The novels of the Turkish writer Elif Shafak are so beguiling that it’s easy to forget she is a serious activist and academic. Yet beneath the lush scene-setting and romantic storytelling, her bestselling tales about modern Turkey and Islam (The Bastard of Istanbul; The Forty Rules of Love) are strident calls to challenge fundamentalism and misogyny in the Middle East... There is so much beauty in this book: the value of the “chosen family” to marginalised individuals; Istanbul itself, that “liquid city”; the grace of a Muslim father who would never strike his daughter, however much he feared her choices.

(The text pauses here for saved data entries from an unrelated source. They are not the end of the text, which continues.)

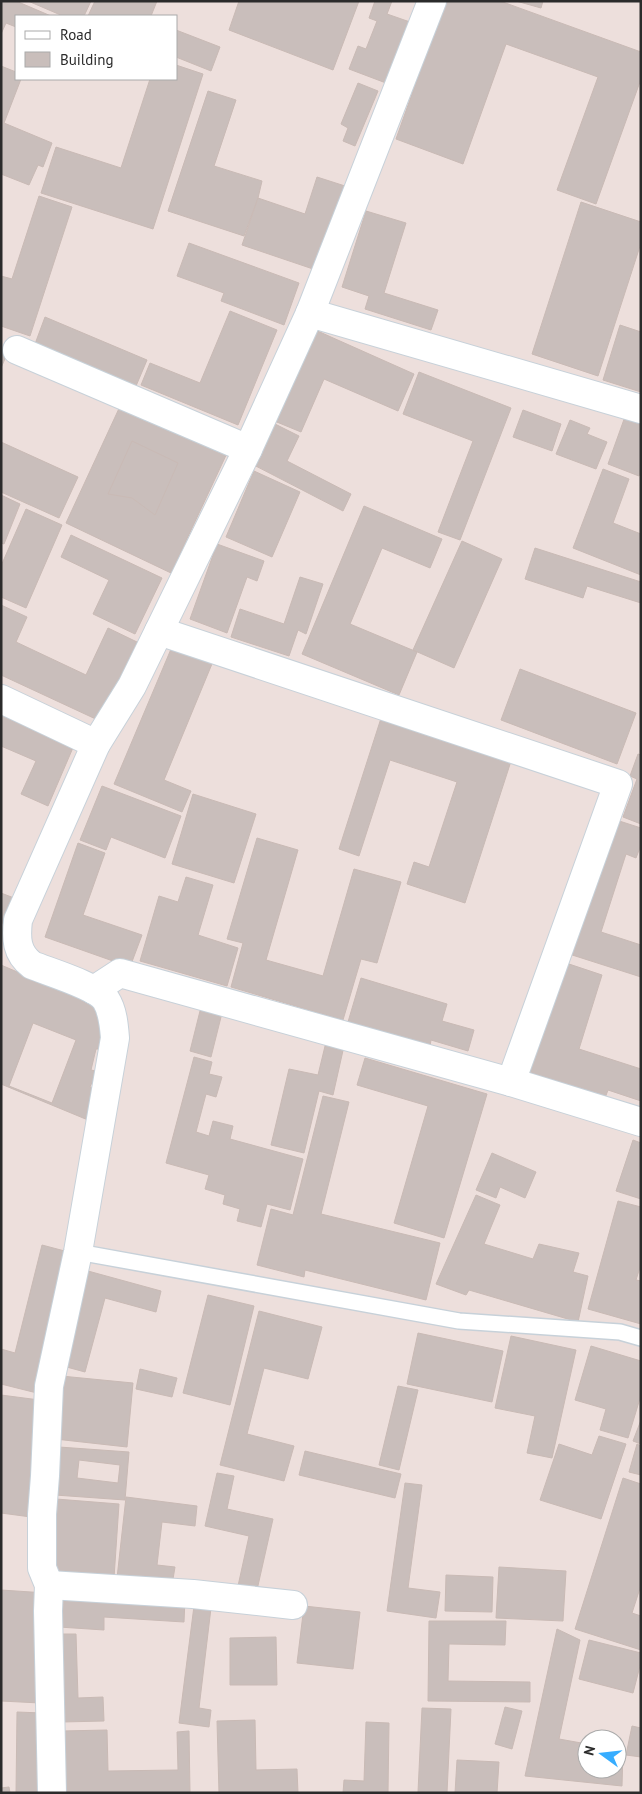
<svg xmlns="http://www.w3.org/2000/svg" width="642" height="1794" viewBox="0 0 642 1794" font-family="'PT Sans',sans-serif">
  <rect width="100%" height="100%" fill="#eddfdc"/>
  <g fill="#c9bebb" stroke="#c9bab5" fill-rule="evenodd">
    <polygon points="1,1 16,1 51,16 16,16 16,27 6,23 1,34"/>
    <polygon points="28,1 91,1 84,16 63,16"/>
    <polygon points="95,1 157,1 151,16 88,16"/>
    <polygon points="239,1 359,1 333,70 229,30"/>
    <polygon points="375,1 392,1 387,14 410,22 386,83 349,69 358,46 366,49 377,21 369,18"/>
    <polygon points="445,1 500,1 641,52 641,79 596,204 557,190 598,77 506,44 463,164 396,139"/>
    <polygon points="516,1 543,1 541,8"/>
    <polygon points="176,30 220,47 211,71 176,57"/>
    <polygon points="176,65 203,74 153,229 41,193 56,147 121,168 150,79 176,79"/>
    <polygon points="1,66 16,72 16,79 21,79 4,123 52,143 43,167 38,165 29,185 1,174"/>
    <polygon points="358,83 378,91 355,146 343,141 348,128 341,124"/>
    <polygon points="208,91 236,100 214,166 262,181 258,198 244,236 168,211"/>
    <polygon points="317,177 345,186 316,270 242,245 258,198 305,214"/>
    <polygon points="39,196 72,207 30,336 1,326 1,276 12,279"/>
    <polygon points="581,202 641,222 641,243 598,376 532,354"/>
    <polygon points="366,211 406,223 384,293 438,310 431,330 365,309 369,296 342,287"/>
    <polygon points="189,243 299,283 284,325 221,301 224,293 177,276"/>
    <polygon points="230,311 277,330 238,425 141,385 150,363 200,383"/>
    <polygon points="45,317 147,360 136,386 35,344"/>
    <polygon points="620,325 641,332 641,392 603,380"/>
    <polygon points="313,329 414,374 398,411 324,379 301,432 272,420"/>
    <polygon points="1,351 7,354 1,368"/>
    <polygon points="419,372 511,408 460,540 438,532 473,441 403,414"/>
    <polygon points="122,402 228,451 171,573 66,523"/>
    <polygon points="523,410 561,424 552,451 513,437"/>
    <polygon points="627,411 641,416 641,471 639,476 608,464"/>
    <polygon points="570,420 590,428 587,434 607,442 596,469 556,454"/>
    <polygon points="269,421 299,436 287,461 351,494 343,511 248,462"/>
    <polygon points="132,441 178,463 155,515 132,498 108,494"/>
    <polygon points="1,442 78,477 59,518 1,492"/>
    <polygon points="603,469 629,479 613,523 641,534 641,575 573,548"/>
    <polygon points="254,471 300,492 272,557 226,537"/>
    <polygon points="1,495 20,504 4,544 1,543"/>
    <polygon points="364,506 442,539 430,568 382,548 350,624 417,652 399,695 302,654"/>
    <polygon points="26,509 62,525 26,608 1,597 1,566"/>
    <polygon points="71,535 162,578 135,634 93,614 109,580 61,557"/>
    <polygon points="462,541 502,559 454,668 413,650"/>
    <polygon points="217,544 264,561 257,581 247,577 227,633 190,619"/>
    <polygon points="535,548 641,582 641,603 587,586 583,598 525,579"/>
    <polygon points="300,577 323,584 306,634 298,630 289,656 231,637 240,609 284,624"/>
    <polygon points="1,605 27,617 16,642 86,675 108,628 137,642 100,721 1,675"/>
    <polygon points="174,642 214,659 164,780 191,791 182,812 114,784"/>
    <polygon points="520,669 636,713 617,764 501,720"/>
    <polygon points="1,711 75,743 48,806 21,794 36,761 1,746"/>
    <polygon points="383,712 513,755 465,903 407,884 414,862 429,867 457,782 390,760 359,856 339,849"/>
    <polygon points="638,754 641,755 641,824 623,817 637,779 630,776"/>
    <polygon points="102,786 181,816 165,858 111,837 106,850 80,840"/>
    <polygon points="193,794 256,814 234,883 172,864"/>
    <polygon points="610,818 641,828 641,845 636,858 626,854 601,932 641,945 641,977 566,953"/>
    <polygon points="257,838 298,850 266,960 323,976 354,869 401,882 377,963 361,959 343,1020 231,987 243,943 227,939"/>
    <polygon points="78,843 105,853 83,915 142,935 130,967 45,937"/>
    <polygon points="186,877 213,885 198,935 238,948 227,986 140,961 159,896 178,902"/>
    <polygon points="1,893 14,898 1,926"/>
    <polygon points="563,962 602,975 579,1049 641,1069 641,1101 608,1090 605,1098 527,1073"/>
    <path d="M1,965L50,986L83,989L79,999L101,1008L103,1049H96L91,1070L100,1072L98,1084H91L90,1087L95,1090L88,1120L1,1084ZM33,1023L76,1040L52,1103L9,1086Z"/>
    <polygon points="361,978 447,1004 442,1021 474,1030 468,1051 431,1040 430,1046 348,1022"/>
    <polygon points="202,1003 223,1009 211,1057 190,1051"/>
    <polygon points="326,1042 344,1046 333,1095 319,1091 304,1153 271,1145 289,1069 318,1075"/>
    <polygon points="194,1057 212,1062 209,1074 222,1077 216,1097 206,1094 196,1132 209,1136 213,1121 233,1126 230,1139 303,1159 290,1210 267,1204 261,1227 237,1221 240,1209 223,1204 225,1195 205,1189 209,1175 166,1163"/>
    <polygon points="365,1058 487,1094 444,1238 394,1223 428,1106 357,1085"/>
    <polygon points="323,1096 349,1102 321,1214 440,1243 426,1300 305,1270 304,1277 257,1265 271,1209 293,1215"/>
    <polygon points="633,1140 641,1143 641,1199 616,1191"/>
    <polygon points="492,1153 536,1172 525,1198 500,1187 496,1198 476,1190"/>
    <polygon points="476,1195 500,1205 484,1244 533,1259 539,1244 579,1253 573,1272 588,1276 578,1322 469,1290 466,1295 436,1284"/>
    <polygon points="618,1201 641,1207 641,1264 636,1280 641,1281 641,1324 588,1309"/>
    <polygon points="42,1245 76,1254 41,1394 1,1384 1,1349 15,1353"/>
    <polygon points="88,1271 161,1291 156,1312 105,1298 85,1372 63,1366"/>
    <polygon points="208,1295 254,1306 230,1405 183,1393"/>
    <polygon points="259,1311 322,1327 308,1379 264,1368 247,1434 294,1446 284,1481 220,1465"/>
    <polygon points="418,1333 503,1351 492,1402 407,1384"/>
    <polygon points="511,1336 576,1350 552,1458 527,1453 535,1416 495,1408"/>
    <polygon points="591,1346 641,1361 641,1395 628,1438 600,1430 606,1409 575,1400"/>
    <polygon points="140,1369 177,1378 172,1397 136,1389"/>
    <polygon points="61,1376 133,1383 127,1447 55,1439"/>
    <polygon points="398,1386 418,1390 399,1470 379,1465"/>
    <polygon points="1,1395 47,1401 31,1517 1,1513"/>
    <polygon points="641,1420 641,1444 633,1441"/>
    <polygon points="599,1436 626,1444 601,1519 540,1500 559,1444 592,1455"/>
    <polygon points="637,1444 641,1446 641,1475 629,1472"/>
    <path d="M59,1447L129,1452L125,1500L55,1495ZM79,1460L120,1465L118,1483L77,1478Z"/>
    <polygon points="305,1451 401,1474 395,1498 299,1475"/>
    <polygon points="217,1473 234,1476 227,1509 273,1519 257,1590 238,1586 249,1536 205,1526"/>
    <polygon points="623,1478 641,1484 641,1585 632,1613 641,1616 641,1650 575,1629"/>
    <polygon points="405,1483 422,1485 408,1588 440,1592 436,1618 387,1611"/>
    <polygon points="126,1497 197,1506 195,1526 162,1522 157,1565 175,1567 172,1585 117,1578"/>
    <polygon points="56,1499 119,1504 114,1578 50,1573"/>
    <polygon points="499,1567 566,1571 563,1621 496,1618"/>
    <polygon points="446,1575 493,1577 492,1612 445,1611"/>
    <polygon points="1,1590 46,1593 40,1703 1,1701"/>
    <polygon points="61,1591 185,1599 184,1622 104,1617 104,1630 59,1627"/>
    <polygon points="194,1606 211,1608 199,1708 211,1710 209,1727 179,1723"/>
    <polygon points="304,1606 360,1612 353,1669 297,1663"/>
    <polygon points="429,1621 506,1621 505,1645 449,1644 448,1681 530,1682 530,1702 428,1701"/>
    <polygon points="557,1629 580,1640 559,1739 587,1744 587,1769 617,1769 617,1750 623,1751 622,1786 525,1776"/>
    <polygon points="60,1634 76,1634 78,1698 103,1697 104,1721 62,1722"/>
    <polygon points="276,1637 277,1685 230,1685 230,1638"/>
    <polygon points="589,1640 641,1653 641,1662 633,1693 579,1679"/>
    <polygon points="505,1707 522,1711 512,1749 495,1744"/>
    <polygon points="422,1708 451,1709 447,1793 418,1792"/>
    <polygon points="17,1712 42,1713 42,1793 16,1793"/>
    <polygon points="255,1720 256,1770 297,1769 298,1793 219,1793 217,1721"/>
    <polygon points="366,1722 389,1723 388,1793 343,1793 344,1780 364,1781"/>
    <polygon points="632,1726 641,1728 641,1757 626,1755"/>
    <polygon points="107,1730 108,1771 178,1770 177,1732 189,1731 190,1793 63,1793 62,1731"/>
    <polygon points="457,1760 499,1762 497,1793 455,1793"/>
    <polygon points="9,1787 10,1793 1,1793 1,1788"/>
  </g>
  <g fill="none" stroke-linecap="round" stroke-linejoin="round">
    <g stroke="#c7d1d9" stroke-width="18">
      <polyline id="lane" points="78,1252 459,1321 620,1332 641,1338"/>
    </g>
    <g stroke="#c7d1d9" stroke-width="30">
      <g id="street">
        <polyline points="310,313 641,409"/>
        <polyline points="17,350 248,449"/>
        <polyline points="1,699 96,744"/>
        <polyline points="94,990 120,973 511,1082 618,784 159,631"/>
        <polyline points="511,1082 641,1122"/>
        <polyline points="49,1585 193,1594 293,1605"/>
        <path d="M52,1793L48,1611L49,1585L42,1568V1514L45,1476L49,1386L78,1252L115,1038C114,1026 113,1011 106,1000C97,986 49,972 32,965C16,953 16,938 18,920L96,744L132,686L248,449L310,313L432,1"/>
      </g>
    </g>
    <use href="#lane" stroke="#fff" stroke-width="15"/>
    <use href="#street" stroke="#fff" stroke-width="28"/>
  </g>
  <rect width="642" height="1794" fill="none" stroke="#2b2b2b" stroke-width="5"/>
  <rect x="15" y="15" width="162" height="65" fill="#ffffff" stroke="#aaaaaa"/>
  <rect x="25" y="31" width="25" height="8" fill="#ffffff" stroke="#aaaaaa"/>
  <text x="60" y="40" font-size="15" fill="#2b2b2b">Road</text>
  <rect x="25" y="52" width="25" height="15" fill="#c9bebb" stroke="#aaaaaa"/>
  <text x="60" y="65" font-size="15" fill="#2b2b2b">Building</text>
  <g transform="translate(602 1754) rotate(285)"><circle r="24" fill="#ffffff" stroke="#aaaaaa"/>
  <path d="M0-4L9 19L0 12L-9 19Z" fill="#37adff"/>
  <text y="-8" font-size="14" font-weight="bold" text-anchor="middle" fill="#2b2b2b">N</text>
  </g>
</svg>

And there’s wisdom too, courtesy of Leila’s fabulous trans friend Nalan: “No one should try to philosophise on the nature of humanity until they have worked in a public toilet for a couple of weeks.” Thanks to Shafak, the voices of women like Nalan and Leila will no longer be silenced.

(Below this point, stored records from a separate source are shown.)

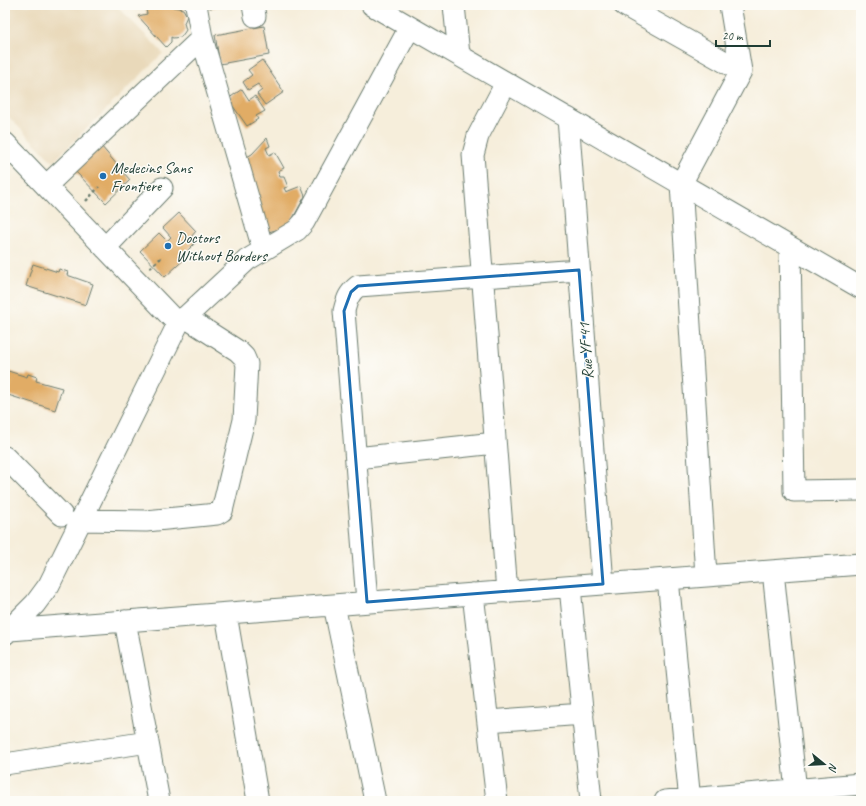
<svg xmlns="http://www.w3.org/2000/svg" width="866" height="806" font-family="Caveat,sans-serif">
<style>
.built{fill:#e9d9ba}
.building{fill:#e1ac65}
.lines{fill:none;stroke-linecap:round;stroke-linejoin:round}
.minor-casing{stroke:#6a7b6e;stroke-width:23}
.path{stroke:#6a7b6e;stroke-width:2.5;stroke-dasharray:3 3;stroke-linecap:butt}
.minor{stroke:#fff;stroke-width:21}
.marked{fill:none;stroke:#1f6fb2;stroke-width:3;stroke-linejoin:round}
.poi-dot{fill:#1f6fb2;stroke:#fdfcf7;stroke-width:1.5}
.labels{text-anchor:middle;stroke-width:3;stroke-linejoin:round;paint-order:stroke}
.poi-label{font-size:16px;fill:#1f3d34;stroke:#fdfcf7;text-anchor:start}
.street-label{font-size:16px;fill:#1f3d34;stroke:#fdfcf7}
</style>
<rect width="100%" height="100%" fill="#fdfcf7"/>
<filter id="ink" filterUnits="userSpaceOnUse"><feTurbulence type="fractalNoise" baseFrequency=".025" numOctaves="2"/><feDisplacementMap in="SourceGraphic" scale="8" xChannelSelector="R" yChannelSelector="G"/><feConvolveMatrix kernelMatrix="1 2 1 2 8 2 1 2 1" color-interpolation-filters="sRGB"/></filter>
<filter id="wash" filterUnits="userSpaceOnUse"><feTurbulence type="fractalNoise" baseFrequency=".012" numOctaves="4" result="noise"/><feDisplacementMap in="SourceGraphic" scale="16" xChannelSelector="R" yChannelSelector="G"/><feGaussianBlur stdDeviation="0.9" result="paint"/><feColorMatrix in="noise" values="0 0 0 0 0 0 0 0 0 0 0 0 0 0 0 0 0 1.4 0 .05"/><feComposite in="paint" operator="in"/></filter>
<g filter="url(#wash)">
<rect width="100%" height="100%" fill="#f6eedb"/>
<path class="built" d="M5 5H116L163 53 53 162 5 113Z"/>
<g id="blocks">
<path class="building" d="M145 5H174L173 7 183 9 187 16 184 23 186 30 184 33 181 37 173 38 171 37V42L166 47 138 16 147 14Z
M209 5H224V6L210 8Z
M264 26 269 55 220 64 215 35Z
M262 60 284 92 265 105 257 94 262 90 258 84 248 90 243 82 252 75 248 70Z
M242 89 249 100 255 96 265 111 256 116 258 119 247 126 228 99Z
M267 138 270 146 266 148 269 155 275 152 284 168 278 171 280 177H284L288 187 284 188 286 192 301 186 305 196 288 227 264 233 245 158 252 154Z
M101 146 130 180 106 203 75 171Z
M179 213 196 231 191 237 196 242 188 250 191 253 165 277 140 251 159 233 167 241 171 237 163 228Z
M33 264 58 272 59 269 68 272 67 275 93 284 86 305 26 286Z
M5 370 27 377 28 374 37 377 36 381 62 388 55 410 5 394Z"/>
</g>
</g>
<g filter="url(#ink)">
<use href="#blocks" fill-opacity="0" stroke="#6a7b6e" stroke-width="1"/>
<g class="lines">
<defs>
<path id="minor" d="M196 5 202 38 263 249
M253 5 255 16
M372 5 861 288
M454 5 459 55
M624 5 741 71
M506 83 478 136 473 155 507 592
M568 118 603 584
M5 143 178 324 49 585 35 604 5 634
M46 186 202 38
M790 247 794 491 861 490
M105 248 162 188
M178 324 247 260 297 230 304 222 410 27
M5 457 62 515
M356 458 495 443
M80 520 146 521 217 514 222 511 244 420 247 364 244 357 238 351 185 317
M773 571 797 801
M706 576 681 184 741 71 730 5
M668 579 690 801
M570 587 591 801
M473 594 497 801
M367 602 344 311C347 299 349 293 358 286L579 270
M334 605 375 801
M226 614 258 801
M125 621 159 801
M10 630 861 564
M488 721 583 714
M5 764 148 742
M665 801 861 784"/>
</defs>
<use href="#minor" class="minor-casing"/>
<path class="path" d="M86 201 99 187
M150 268 162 257"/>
<use href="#minor" class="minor"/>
</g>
</g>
<path class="marked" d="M579 270 603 584 367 602 344 311 351 292 358 286Z"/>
<g class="poi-dot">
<circle cx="103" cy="176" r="4"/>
<circle cx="168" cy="246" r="4"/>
</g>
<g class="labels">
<g class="poi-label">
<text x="111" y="173">Medecins Sans<tspan x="111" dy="18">Frontiere</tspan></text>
<text x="176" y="243">Doctors<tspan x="176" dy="18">Without Borders</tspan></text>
</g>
<g class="street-label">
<text transform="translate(585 351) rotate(-94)" y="6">Rue YF 41</text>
</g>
</g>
<rect width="866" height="806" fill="none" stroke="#fdfcf7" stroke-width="20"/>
<g transform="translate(824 764) rotate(108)" stroke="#fdfcf7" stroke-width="3" paint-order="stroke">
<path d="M0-3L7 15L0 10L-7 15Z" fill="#1f3d34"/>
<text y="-6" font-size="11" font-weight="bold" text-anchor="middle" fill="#1f3d34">N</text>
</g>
<path d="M716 40v6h54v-6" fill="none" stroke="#1f3d34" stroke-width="2"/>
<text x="722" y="40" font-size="12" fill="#1f3d34" stroke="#fdfcf7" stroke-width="3" paint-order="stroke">20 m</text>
</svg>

Turkey’s most widely read female novelist, her latest work written in English, 10 Minutes and 38 Seconds in This Strange World, is everything we have come to expect from Shafak. Here is not only that exquisite compassion and trademark humanity but also a vibrant evocation of a hidden Istanbul in the middle of the 20th century; touching, idiosyncratic friendships and the complex inner lives of the female characters for which she has long been known... This is a novel that gives voice to the invisible, the untouchable, the abused and the damaged, weaving their painful songs into a thing of beauty.